Before the final design is put in I would run every thing by your insurance company and get them to sign off on it. My insurance company doesn't like wood burning applinces in houses and they don't even like my Garn in my out building. You don't want to have a fire and find out you don't have any insurance because the install didn't get meet there specs.

Klunker

Well for posterity I'll add this post.
I called Duravent and talk to a very nice informative man named Nick.
We talked for about 1/2 hour.
His first suggestion was to use a insulation guard and modify it for the angled pipe.
Then only fill the insulation up to the top of the Guard.
This leaves a depression of lack of insulation around the chimney area.
Not a very pleasing solution.
After alot of back and forth his final suggestion to me was call building inspector.
They are the final say as to right/wrong.
So I made the call.
Hes an nice intelligent guy.
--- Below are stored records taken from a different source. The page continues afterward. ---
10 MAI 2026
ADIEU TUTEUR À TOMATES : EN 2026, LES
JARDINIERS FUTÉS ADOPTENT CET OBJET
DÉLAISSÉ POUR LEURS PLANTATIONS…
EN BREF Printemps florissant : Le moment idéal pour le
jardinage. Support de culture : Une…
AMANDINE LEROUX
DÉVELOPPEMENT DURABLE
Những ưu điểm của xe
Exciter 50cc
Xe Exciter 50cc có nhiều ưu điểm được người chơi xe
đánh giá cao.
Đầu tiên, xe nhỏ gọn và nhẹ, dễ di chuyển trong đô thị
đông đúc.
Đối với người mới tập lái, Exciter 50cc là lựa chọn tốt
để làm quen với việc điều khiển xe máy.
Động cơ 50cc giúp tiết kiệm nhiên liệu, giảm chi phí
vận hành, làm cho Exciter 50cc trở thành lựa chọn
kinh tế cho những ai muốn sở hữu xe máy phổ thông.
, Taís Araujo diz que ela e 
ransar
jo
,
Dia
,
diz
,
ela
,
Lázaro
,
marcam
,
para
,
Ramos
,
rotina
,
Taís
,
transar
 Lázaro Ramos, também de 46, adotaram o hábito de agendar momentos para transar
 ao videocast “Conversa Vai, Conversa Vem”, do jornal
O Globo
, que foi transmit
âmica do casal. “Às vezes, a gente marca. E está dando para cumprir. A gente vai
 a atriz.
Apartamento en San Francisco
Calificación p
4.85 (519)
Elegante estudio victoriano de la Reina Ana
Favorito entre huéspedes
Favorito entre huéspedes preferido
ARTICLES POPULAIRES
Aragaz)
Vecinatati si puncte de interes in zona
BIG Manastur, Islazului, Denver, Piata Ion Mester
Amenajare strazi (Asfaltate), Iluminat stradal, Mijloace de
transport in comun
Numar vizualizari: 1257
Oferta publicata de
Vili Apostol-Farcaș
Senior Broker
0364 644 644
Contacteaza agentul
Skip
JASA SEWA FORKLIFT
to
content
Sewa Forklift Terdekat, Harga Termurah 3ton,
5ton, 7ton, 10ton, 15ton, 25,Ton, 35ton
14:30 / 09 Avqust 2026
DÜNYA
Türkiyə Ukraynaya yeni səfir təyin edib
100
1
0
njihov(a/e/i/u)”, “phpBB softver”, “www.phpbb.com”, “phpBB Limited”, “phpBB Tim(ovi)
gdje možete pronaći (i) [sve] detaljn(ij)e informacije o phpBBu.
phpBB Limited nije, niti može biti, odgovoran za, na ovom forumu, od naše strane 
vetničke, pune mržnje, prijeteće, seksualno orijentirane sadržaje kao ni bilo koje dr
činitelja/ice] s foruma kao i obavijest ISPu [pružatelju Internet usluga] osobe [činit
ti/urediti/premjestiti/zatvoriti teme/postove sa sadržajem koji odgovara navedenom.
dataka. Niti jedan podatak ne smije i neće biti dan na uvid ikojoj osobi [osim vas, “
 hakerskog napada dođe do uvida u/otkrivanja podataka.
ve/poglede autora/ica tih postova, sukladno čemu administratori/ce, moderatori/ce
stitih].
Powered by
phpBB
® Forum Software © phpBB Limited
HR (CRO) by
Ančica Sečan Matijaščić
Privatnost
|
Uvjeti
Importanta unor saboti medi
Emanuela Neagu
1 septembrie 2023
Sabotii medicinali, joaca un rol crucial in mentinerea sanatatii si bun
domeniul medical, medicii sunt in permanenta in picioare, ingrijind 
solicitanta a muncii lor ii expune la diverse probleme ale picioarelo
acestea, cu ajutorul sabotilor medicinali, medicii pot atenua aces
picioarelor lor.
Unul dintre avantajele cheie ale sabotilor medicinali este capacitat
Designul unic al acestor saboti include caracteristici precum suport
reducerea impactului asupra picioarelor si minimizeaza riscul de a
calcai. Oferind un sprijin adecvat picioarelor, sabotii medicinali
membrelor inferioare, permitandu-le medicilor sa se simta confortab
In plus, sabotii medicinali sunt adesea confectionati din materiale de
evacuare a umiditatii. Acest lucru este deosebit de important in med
He agrees that in the real world code is not always able to be to the letter of the code.
Sometimes you need to try and achieve the intent.
Not sure what I'm going to do yet.
But I know that I won't be wrapping the chimney in rockwool.
I'm going to do some fab work and try to get something that is acceptable to my inspector.

21incher

Once you make any changes to the manufacturers installation the UL rating is usually lost so it should all come down to your insurance companys approval to have coverage should a problem arise later. Insurance companies can be picky about wood stove installations. :)
Hudson HFE-21 on a custom trailer, Deere 4100, Kubota BX 2360, Echo CS590 & CS310, home built wood splitter, home built log arch, a logrite cant hook and a bread machine. And a Kubota Sidekick with a Defective Subaru motor.